Gli asili nido in Italia sono pochi, mal distribuiti e poco accessibili
In Italia mancano gli asili nido. Solo 1 bambino su 4 ha la possibilità di frequentare: un dato che è meno della metà rispetto alla Francia e che ci posiziona al di sotto degli obiettivi stabiliti dall’Europa, dove si vorrebbe un posto ogni tre bambini.
Non solo i nidi sono pochi (13.000 circa sul territorio nazionale) ma sono anche mal distribuiti, con una concentrazione al Nord e differenze persino all’interno delle singole città, dove l’offerta è maggiore in centro e minore nei quartieri periferici.
Cosa significa
Non è obbligatorio mandare i propri figli al nido: la scelta è lasciata alle famiglie ed è correlata agli stili di vita dei genitori. Fatto sta che in Italia è relativamente facile trovare un posto per un genitore lavoratore e relativamente benestante che vive al Nord, mentre è altrettanto difficile per chi abita al Sud, è disoccupato o vive in situazioni economiche non floride.
Questa diseguaglianza fa male tanto ai bambini quanto ai genitori, perché l’asilo nido è un servizio educativo di primaria importanza che accoglie bambine e bambini in una fase delicatissima della vita, da zero a tre anni e contribuisce a sviluppare le competenze e le facoltà non cognitive che accompagneranno la persona per tutto il resto della vita.
I benefici per i bambini
I bambini che possono frequentare un servizio educativo di qualità sono quelli che, per esempio, si ritroveranno con maggiori risorse per andare bene a scuola.
Questo effetto è importantissimo per contrastare i meccanismi intergenerazionali di povertà, ma il fatto che i nidi siano a disposizione principalmente delle famiglie lavoratrici e ben integrate fa sì che invece di risolvere le diseguaglianze il nido contribuisca a radicarle.
L’aumento dei posti disponibili porterebbe a un maggiore eliquibrio e tutti ne beneficerebbero, perché l’assunzione di nuovo personale, più giovane e con una formazione universitaria, migliorerebbe anche la qualità del servizio.
I benefici per i genitori
Oltre che per il bambino e la sua vita futura, l’asilo nido serve ai genitori, in particolare alle donne, per conciliare vita lavorativa e familiare.
Tuttavia gli ostacoli per ottenere il posto sono tanti, a partire dalle graduatorie per l’assegnazione, che sono gestite dai Comuni e sono un capolavoro di difficoltà e discordanza.

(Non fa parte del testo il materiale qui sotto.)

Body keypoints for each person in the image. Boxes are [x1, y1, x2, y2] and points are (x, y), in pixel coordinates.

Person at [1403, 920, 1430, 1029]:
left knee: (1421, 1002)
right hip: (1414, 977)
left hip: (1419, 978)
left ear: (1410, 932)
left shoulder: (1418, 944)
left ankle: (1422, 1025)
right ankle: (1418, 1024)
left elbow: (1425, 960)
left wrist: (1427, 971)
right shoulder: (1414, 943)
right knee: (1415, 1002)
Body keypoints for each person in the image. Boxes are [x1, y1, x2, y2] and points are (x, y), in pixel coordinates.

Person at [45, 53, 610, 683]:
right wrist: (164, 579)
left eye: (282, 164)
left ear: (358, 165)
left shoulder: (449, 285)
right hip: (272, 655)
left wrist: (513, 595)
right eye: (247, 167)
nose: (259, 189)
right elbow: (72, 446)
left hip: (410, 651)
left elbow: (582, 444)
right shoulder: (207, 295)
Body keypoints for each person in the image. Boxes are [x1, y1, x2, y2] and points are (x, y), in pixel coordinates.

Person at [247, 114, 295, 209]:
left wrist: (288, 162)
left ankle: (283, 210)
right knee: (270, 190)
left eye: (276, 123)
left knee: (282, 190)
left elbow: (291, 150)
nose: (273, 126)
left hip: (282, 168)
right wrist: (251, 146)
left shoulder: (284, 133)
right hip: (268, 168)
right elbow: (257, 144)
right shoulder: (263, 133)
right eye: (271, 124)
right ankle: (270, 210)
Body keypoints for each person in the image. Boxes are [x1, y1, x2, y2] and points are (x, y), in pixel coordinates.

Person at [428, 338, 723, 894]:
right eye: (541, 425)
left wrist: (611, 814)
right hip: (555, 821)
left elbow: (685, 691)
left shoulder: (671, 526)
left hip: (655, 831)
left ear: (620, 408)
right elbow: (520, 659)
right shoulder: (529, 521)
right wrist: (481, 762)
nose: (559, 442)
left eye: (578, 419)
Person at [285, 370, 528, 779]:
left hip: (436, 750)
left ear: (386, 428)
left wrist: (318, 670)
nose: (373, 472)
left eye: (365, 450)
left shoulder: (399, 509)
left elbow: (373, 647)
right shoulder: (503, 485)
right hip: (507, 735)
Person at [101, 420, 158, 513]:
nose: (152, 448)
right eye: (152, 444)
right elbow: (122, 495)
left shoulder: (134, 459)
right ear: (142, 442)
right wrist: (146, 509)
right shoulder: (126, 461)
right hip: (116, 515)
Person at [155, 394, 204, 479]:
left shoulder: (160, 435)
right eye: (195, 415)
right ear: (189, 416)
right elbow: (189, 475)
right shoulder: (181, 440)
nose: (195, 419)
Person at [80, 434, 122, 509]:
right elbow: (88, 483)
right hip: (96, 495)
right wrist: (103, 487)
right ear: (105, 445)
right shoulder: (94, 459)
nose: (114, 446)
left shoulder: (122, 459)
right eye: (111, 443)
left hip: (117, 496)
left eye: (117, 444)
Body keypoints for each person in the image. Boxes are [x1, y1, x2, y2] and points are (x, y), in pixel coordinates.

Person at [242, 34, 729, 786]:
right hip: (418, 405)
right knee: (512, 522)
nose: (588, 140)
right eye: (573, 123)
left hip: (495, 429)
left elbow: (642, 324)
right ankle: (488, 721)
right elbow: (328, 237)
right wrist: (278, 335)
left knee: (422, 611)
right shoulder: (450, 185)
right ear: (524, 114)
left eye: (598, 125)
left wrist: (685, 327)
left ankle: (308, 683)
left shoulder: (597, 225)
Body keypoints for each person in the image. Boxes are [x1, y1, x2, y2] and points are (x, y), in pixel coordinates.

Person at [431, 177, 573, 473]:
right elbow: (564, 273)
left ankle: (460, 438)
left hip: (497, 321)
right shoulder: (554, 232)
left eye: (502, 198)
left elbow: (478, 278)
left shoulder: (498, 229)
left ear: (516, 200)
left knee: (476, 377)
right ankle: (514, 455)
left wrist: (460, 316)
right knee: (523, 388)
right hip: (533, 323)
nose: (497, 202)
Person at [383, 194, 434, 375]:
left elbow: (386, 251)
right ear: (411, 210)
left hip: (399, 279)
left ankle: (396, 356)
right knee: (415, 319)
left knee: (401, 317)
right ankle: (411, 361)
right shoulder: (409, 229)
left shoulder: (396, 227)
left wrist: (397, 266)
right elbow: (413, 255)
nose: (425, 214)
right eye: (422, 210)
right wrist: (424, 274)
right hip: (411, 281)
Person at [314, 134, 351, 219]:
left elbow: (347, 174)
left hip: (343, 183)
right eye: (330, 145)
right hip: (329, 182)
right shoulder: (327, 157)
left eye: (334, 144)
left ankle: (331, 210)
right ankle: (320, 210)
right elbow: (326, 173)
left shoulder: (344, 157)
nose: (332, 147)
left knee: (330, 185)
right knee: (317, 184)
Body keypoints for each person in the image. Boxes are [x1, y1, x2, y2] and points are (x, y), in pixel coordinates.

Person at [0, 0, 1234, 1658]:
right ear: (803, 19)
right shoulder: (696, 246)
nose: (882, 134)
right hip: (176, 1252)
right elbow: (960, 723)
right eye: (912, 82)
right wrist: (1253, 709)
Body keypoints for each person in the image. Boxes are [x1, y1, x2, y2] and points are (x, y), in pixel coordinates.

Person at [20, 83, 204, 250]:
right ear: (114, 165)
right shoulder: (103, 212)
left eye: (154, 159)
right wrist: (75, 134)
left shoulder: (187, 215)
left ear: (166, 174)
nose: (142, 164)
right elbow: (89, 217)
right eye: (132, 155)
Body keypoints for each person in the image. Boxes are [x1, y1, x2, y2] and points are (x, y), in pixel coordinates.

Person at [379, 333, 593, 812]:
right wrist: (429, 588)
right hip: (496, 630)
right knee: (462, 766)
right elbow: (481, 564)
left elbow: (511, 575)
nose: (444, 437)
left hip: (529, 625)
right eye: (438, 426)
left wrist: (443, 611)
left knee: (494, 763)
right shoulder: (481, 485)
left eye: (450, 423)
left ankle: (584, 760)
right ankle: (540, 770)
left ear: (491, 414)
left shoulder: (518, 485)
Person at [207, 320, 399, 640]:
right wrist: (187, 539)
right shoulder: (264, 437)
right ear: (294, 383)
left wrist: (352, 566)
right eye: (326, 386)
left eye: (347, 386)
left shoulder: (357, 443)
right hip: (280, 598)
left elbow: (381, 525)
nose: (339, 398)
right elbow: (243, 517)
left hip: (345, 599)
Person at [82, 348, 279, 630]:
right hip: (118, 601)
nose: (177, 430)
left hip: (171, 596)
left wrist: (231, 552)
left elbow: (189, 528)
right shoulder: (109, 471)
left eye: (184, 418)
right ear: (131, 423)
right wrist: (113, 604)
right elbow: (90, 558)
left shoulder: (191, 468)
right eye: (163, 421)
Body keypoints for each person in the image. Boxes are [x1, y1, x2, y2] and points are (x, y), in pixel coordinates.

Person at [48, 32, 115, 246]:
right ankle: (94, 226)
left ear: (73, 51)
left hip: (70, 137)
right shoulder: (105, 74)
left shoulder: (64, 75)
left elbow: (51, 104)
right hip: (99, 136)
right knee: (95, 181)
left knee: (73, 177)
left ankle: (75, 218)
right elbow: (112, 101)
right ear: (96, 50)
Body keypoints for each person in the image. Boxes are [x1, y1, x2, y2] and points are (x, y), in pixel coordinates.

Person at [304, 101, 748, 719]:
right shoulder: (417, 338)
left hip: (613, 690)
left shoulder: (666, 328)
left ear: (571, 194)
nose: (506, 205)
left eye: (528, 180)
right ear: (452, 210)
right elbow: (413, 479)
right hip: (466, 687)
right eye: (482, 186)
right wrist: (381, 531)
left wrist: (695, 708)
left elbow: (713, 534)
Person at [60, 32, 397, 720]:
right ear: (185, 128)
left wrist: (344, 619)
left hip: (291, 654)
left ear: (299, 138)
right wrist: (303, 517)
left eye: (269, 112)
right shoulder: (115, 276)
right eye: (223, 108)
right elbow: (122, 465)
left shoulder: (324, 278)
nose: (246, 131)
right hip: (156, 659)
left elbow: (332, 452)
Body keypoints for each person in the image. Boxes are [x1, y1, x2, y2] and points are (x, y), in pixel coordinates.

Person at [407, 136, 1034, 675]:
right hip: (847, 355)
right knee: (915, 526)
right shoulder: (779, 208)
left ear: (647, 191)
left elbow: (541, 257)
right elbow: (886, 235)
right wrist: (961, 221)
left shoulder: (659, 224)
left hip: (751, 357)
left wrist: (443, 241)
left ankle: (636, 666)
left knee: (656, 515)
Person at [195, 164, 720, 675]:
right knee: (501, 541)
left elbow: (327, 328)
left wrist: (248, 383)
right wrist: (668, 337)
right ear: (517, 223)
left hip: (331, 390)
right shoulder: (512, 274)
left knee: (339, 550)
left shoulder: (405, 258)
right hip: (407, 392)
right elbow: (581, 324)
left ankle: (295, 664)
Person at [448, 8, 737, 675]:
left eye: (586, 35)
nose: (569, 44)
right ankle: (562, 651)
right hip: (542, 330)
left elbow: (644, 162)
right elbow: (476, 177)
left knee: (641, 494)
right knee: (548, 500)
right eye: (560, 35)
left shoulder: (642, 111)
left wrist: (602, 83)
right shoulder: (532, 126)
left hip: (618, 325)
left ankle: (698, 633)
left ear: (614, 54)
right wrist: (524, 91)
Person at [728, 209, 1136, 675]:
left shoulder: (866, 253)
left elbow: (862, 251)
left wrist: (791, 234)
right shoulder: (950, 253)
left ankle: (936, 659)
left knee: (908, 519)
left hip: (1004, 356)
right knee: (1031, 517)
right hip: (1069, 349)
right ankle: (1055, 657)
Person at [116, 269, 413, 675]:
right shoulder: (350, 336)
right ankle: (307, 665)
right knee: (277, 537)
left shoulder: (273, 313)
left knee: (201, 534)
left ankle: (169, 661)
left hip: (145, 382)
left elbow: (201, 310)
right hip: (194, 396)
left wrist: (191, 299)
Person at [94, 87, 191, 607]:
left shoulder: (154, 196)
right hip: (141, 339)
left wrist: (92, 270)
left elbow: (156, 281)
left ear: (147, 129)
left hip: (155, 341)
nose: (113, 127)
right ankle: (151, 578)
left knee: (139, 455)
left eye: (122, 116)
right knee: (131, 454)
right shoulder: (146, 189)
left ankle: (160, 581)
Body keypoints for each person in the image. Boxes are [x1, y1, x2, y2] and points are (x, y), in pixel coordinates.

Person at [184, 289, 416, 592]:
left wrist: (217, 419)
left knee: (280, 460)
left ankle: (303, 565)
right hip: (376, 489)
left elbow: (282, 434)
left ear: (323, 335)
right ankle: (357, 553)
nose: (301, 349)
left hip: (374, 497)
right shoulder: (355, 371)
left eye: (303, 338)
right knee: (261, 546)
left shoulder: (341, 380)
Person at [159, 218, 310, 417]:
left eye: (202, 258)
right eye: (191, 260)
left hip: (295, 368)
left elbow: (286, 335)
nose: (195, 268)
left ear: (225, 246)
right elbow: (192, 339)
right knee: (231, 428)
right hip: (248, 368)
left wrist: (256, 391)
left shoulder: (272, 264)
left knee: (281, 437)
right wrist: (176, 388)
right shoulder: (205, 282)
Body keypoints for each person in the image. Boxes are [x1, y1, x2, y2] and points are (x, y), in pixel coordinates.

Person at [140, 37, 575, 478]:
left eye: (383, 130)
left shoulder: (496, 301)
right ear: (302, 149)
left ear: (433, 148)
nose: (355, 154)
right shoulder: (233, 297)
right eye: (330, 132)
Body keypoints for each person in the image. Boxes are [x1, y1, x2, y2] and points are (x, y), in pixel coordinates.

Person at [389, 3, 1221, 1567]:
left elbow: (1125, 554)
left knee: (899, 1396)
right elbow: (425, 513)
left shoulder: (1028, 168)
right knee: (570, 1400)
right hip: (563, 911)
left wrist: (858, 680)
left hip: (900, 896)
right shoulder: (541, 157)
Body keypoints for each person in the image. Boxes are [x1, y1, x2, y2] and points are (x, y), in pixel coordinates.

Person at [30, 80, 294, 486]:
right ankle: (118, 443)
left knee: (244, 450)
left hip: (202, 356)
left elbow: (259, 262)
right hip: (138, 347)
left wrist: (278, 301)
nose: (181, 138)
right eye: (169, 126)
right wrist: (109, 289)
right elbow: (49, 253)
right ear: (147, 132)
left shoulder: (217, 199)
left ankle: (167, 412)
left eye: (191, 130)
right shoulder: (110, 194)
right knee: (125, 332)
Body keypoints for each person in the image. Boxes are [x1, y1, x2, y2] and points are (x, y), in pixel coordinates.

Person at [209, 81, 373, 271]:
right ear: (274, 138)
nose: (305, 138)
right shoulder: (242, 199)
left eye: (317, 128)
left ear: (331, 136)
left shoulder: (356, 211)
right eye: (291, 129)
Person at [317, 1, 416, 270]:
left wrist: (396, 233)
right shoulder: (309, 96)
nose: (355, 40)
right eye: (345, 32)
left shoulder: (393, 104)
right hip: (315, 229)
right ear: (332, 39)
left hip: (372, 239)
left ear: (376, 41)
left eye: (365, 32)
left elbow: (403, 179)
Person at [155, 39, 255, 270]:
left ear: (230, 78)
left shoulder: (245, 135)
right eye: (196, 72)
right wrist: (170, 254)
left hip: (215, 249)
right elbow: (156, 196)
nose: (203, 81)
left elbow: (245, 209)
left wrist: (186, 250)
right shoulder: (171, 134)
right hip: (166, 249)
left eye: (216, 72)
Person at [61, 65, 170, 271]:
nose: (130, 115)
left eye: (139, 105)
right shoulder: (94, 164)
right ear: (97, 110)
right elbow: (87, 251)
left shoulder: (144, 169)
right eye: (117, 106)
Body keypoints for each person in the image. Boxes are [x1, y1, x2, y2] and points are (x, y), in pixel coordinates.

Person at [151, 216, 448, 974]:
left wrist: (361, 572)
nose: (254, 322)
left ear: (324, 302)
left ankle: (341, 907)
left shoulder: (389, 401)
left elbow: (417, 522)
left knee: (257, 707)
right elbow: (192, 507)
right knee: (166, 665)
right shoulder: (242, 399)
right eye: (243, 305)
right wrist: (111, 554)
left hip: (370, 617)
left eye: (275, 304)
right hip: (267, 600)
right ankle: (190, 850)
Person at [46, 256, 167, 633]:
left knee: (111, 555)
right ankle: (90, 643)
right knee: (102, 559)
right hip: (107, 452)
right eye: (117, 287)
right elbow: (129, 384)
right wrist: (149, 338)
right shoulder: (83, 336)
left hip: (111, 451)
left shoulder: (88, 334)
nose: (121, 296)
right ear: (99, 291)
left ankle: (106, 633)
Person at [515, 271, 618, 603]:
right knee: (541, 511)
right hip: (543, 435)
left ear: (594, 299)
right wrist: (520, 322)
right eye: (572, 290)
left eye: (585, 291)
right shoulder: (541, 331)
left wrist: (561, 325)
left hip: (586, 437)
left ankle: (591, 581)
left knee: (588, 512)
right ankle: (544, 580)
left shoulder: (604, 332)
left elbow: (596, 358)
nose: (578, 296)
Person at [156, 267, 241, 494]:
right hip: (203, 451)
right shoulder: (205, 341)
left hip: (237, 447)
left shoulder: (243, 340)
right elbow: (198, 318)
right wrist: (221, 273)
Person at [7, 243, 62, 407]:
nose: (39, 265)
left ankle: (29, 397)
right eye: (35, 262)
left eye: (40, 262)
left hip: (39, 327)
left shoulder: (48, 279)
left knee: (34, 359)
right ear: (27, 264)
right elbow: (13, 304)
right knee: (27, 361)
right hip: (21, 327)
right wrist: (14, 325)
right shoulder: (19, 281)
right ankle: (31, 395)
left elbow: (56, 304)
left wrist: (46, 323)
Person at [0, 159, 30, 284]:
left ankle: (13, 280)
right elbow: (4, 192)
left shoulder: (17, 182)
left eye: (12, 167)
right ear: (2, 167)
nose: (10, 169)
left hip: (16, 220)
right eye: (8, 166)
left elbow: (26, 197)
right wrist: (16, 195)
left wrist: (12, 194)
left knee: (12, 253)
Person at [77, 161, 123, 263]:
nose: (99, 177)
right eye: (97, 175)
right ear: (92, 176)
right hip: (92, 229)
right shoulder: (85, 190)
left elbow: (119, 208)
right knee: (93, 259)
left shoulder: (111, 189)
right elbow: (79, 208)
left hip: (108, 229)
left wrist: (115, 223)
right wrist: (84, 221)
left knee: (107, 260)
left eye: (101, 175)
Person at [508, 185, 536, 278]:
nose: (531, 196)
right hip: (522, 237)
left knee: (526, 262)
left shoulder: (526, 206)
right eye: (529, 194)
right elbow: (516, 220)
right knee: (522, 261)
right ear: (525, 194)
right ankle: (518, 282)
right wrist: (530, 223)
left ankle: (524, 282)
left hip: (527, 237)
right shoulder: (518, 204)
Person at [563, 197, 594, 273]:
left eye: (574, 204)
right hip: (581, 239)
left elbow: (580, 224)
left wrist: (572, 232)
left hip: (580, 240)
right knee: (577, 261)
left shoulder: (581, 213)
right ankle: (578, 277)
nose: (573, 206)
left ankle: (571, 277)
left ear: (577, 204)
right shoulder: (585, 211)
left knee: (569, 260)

Alcune categorie di genitori, come chi è in cerca di lavoro o chi ha un solo figlio, risultano ingiustamente penalizzate e difficilmente vengono accettate. La garanzia della frequenza non esiste, il che crea problemi di pianificazione per il rientro al lavoro dopo la maternità.
Le rette sono alte e le alternative private sono ancora più costose.
Ci sono differenze tra città e città: in Trentino Alto Adige si paga in media 472 euro al mese, a Torino si arriva a pagare fino a 556 euro, a Milano 456, a Catanzaro 100 euro, ma i posti mancano.
In Emilia Romagna la Regione ha investito per abbattere le rette, in Umbria è garantito il posto a un bambino su tre, ma la Campania accetta solo il 6,7% dei bambini.
I bonus insufficienti
Il peso della retta ricade in buona parte sulla famiglia, nonostante la presenza del bonus asilo-nido, l’ennesima mancetta di un sistema di tutela delle famiglie che risulta insufficiente e poco sicuro, tant’è che per il 2021 ancora non si sa niente.
Il bonus infatti non è garantito e viene approvato di anno in anno in base alla disponibilità della Legge finanziaria. Le uniche certezze sono che viene erogato in ritardo, non copre interamente le spese ed è stanziato fino a esaurimento dei fondi. Il che significa che, una volta raggiunto il limite di domande sovvenzionabili, le ulteriori richieste vengono respinte.
Una battaglia di civiltà
La prima infanzia non è stata mai, nel nostro paese, una priorità politica. L’Italia spende per i minorenni solo lo 0,2% del prodotto interno lordo, di cui quasi la metà va nell’istruzione. Pochissimo: sette volte meno della Francia e due meno della Germania.
Lo dicono, da anni, i calcoli fatti dal Garante per l’infanzia, una voce autorevole ma evidentemente poco ascoltata. Da molto tempo serve una svolta: se ne era parlato a inizio pandemia, con la proposta di un piano famiglia e di un assegno universale per chi ha figli a carico.
Con il cambio di governo il discorso si è fermato. Dell’aumento dei posti negli asili nido, tuttavia, nessuno sembra interessarsi.